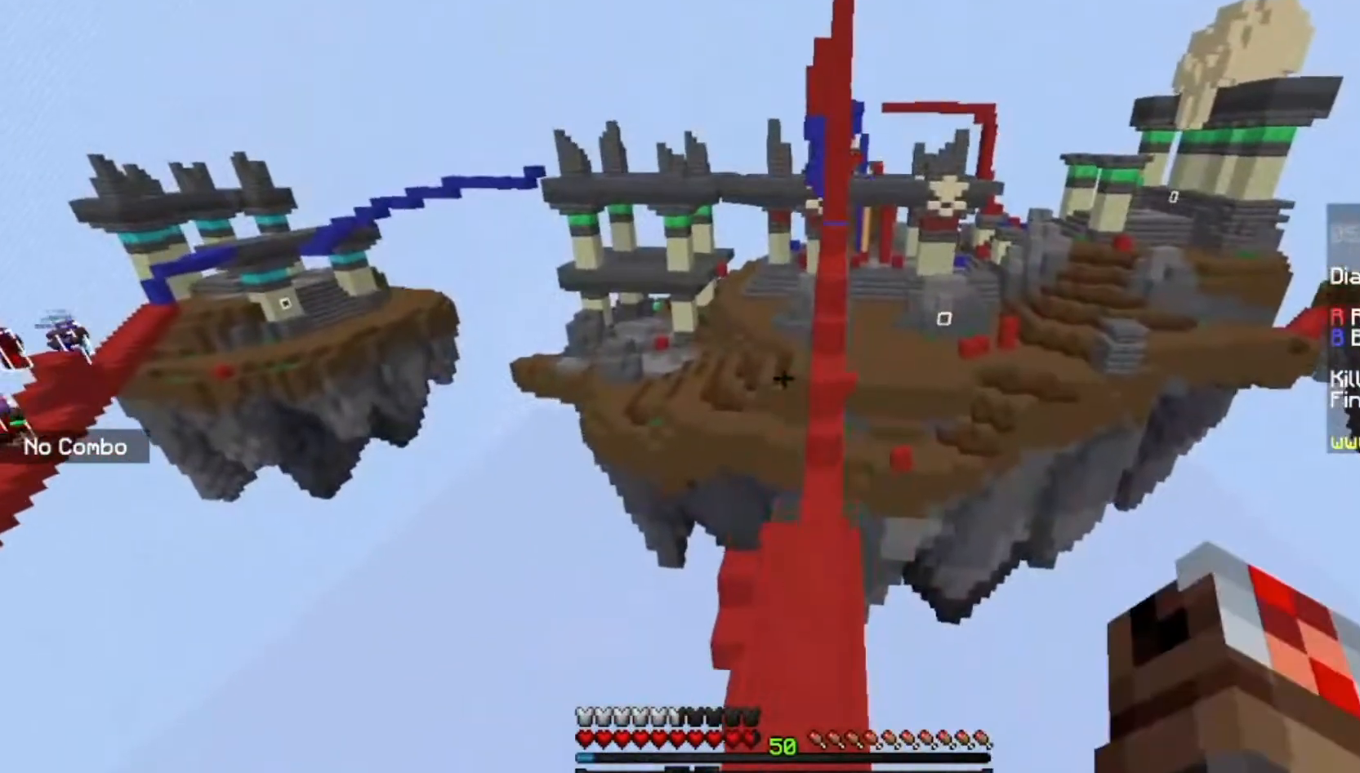
{"keys": [], "mouse": [], "events": [[100, "d", "down"], [367, "d", "up"], [434, "space", "up"], [501, "w", "up"]]}
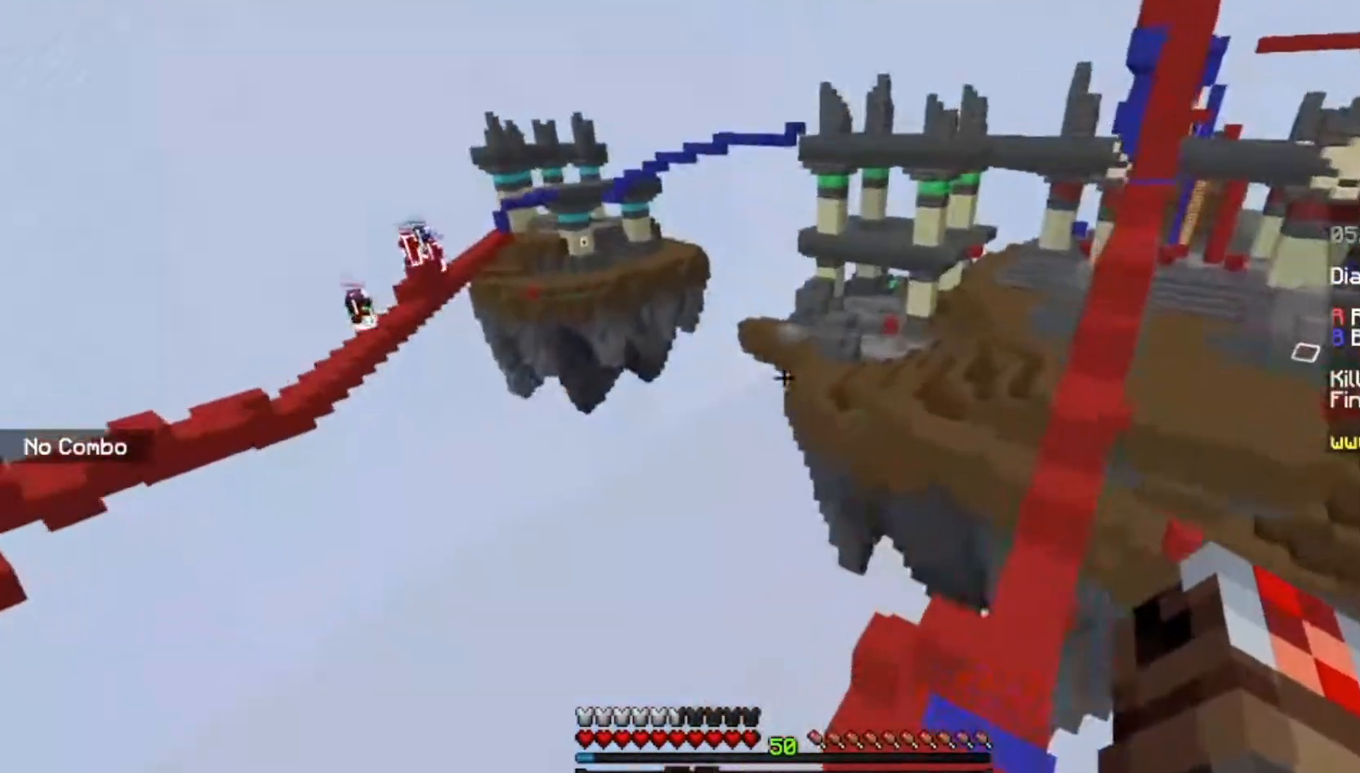
{"keys": [], "mouse": [], "events": [[233, "d", "down"], [500, "d", "up"]]}
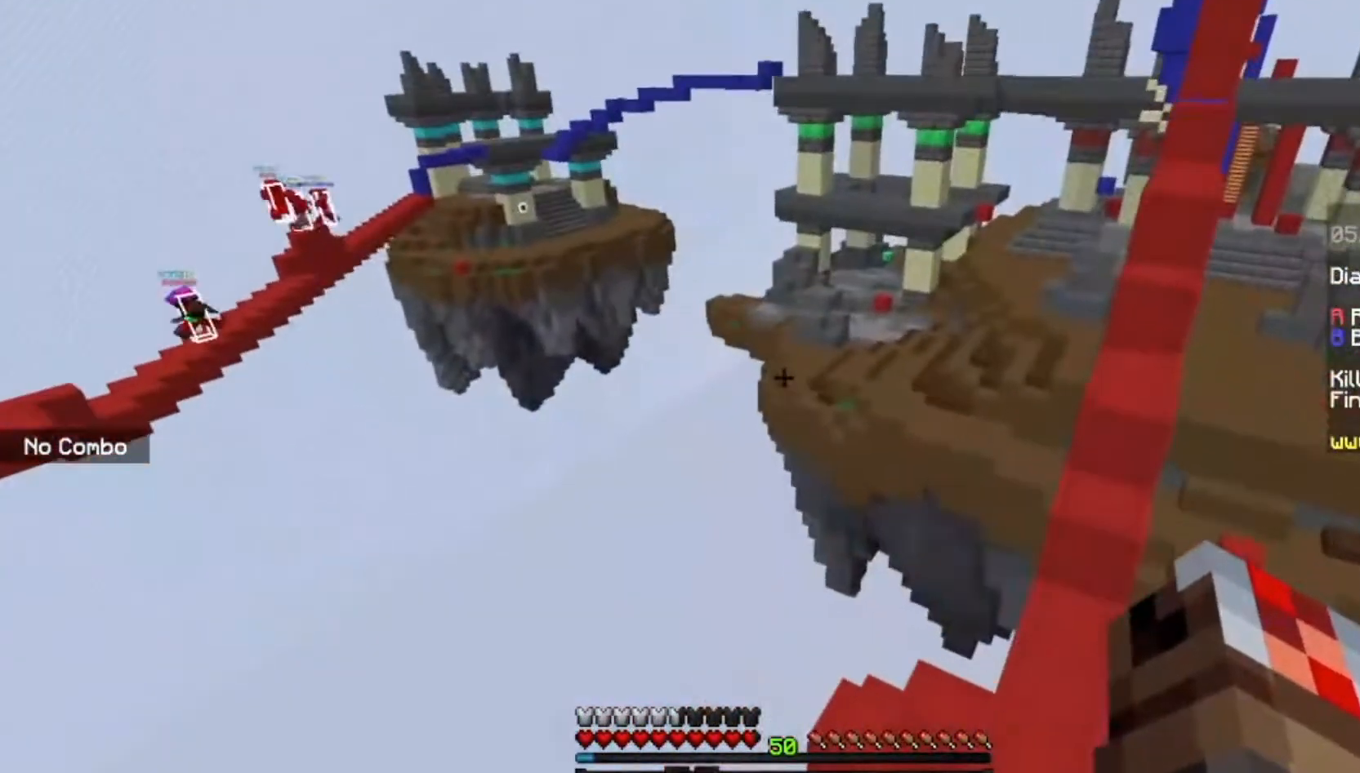
{"keys": [], "mouse": [], "events": []}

━━━

= WHAT THE EXERCISE ASKS =
Please return all of the material above exactly, minus any pictures.

= REPLY =
{"keys": [], "mouse": [], "events": [[100, "d", "down"], [367, "d", "up"], [434, "space", "up"], [501, "w", "up"]]}
{"keys": [], "mouse": [], "events": [[233, "d", "down"], [500, "d", "up"]]}
{"keys": [], "mouse": [], "events": []}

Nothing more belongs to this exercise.